Additionally, you can set conditions describing the vocalic and orthoepic structure of words.

The annual update of the Birchbark letters corpus is released. Fifteen medieval letters found in Veliky Novgorod and Staraia Russa last year - and yet two more awaiting academic publication since 2021 - are now simultaneously available in the RNC and in the gramoty.ru database. The work on the corpus of birchbark letters was supported by a grant from the Russian Science Foundation (Project 19-18-00352 "Vernacular writing of Old Rus' of the 11-15 centuries (birchbark letters and epigraphy): new sources and research methods"). An illustrated story about the findings of the last year can be read on the Arzamas website.

We have updated the Educational Corpus with over 1,000 new texts. It now contains all the major works from the school curriculum, including those recommended for extracurricular reading.

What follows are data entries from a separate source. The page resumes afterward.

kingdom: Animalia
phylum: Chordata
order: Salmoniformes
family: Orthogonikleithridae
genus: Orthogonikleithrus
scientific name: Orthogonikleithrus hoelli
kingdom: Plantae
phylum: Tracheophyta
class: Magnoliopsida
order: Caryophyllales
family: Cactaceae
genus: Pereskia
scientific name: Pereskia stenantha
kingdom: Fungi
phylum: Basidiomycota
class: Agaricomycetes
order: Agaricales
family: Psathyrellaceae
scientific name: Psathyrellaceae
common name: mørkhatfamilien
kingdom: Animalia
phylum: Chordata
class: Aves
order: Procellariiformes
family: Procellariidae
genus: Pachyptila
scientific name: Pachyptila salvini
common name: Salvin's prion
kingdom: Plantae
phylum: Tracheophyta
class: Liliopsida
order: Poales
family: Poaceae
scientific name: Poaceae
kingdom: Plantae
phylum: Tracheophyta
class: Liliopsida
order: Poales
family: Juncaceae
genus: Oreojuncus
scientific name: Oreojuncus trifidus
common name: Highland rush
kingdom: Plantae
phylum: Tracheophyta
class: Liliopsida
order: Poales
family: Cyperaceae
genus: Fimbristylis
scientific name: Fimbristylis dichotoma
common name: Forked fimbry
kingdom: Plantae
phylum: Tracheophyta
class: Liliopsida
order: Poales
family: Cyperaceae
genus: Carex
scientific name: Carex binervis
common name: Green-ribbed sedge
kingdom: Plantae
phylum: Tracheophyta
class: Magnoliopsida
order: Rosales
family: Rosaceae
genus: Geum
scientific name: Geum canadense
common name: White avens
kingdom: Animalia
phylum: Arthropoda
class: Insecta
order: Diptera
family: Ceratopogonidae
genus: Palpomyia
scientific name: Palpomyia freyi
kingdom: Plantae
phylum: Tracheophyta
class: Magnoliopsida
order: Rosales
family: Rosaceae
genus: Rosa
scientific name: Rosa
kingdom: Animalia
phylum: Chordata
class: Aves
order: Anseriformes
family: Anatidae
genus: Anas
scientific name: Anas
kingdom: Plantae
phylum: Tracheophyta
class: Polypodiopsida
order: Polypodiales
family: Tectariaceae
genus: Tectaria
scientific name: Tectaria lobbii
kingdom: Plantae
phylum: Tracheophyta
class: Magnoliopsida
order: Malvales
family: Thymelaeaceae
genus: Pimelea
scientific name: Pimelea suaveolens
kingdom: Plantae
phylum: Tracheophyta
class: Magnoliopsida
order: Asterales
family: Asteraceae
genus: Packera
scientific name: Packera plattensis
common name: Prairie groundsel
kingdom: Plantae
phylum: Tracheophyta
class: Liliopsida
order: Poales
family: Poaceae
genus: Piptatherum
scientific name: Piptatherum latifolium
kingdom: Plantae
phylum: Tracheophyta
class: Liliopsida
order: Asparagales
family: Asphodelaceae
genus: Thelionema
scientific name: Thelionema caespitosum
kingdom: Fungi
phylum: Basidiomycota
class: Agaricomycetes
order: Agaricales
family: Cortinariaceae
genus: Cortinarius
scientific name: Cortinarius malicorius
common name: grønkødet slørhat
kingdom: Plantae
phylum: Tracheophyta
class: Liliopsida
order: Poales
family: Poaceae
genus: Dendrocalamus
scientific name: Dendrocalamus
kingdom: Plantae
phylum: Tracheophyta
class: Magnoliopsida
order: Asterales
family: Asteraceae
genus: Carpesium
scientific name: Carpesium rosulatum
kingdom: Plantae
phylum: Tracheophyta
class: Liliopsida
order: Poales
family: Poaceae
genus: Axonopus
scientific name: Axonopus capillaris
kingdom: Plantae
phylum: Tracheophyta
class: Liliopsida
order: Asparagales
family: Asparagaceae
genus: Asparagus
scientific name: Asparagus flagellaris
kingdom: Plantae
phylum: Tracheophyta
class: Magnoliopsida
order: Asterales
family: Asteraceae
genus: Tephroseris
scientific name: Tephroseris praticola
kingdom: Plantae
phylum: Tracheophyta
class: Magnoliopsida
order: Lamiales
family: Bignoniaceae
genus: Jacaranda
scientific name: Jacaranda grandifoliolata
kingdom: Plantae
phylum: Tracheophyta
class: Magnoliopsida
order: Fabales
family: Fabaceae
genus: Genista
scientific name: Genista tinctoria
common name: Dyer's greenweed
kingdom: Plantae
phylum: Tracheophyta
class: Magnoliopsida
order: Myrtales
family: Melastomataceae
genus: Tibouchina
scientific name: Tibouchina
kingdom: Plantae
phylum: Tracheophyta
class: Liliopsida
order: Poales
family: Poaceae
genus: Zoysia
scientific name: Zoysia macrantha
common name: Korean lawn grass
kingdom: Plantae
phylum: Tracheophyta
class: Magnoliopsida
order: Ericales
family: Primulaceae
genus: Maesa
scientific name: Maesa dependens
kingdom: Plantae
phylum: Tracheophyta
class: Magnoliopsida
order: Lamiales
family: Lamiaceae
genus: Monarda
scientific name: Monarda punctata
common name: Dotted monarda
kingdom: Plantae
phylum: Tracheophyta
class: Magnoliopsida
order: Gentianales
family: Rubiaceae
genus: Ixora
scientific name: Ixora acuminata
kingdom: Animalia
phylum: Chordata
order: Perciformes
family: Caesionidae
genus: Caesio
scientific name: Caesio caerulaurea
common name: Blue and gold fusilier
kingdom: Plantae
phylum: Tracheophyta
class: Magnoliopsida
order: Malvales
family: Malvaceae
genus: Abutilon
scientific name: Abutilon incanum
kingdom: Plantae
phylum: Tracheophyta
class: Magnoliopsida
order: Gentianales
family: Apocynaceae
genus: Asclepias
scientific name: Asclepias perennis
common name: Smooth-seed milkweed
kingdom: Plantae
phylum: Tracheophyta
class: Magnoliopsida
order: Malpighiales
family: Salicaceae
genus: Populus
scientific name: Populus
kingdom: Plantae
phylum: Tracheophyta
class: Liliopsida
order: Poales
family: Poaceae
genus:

But that's not all. For morphological annotation of all texts we have applied neural network models. The automatic annotation has resolved grammatical homonymy, allowing us to add modern tools for analyzing words and texts to the Educational Corpus.

The Word at a Glance function shows collocations, similar words, frequency of use, paradigms and history of use, as well as examples from corpus texts. You can use the Query comparison to compare the frequency of use of words and phrases. 

You can also analyze texts. For this purpose, there is the Corpus portrait section, which provides information about the history of creation and composition of the corpus, as well as statistics and frequency vocabulary. With the Subcorpus portrait section, one can analyze the features of selected texts and compare them with the rest of the corpus.

With the new tools, it is possible to compose more diverse assignments for students. Students can also use them for independent research, for example, for writing an essay. For those teachers and students who are ready to conduct more complex research, we have added new types of search results output (Statistics, Frequency, N-grams) and a new type of search – Collocation Search.

In the new version of the Word at a Glance function within the Main Corpus, the "families" of cognate words have been supplemented by the NeuroRNC neural network model. For example, for the word актер, all the cognates except for актриса and киноактриса are found out by NeuroRNC. Also, if NeuroRNC finds at least 5 words with the same root, we add a new family of cognate words to the Word at a Glance function, even if the word you are looking for was not in the morphemic parsing dictionary. A very impressive word portrait was obtained for the word эстет using only neural networks algorithms.

In order to help our users interpret the results of search queries, we have matched each tag of semantic markup with names in Russian and English. Now in the pop-up window in the search results and in the Word at a glance function you can see supernatural beings, substances and materials or positive evaluation instead of convenience tags such as  t:hum:supernat, t:stuff, or ev:posit.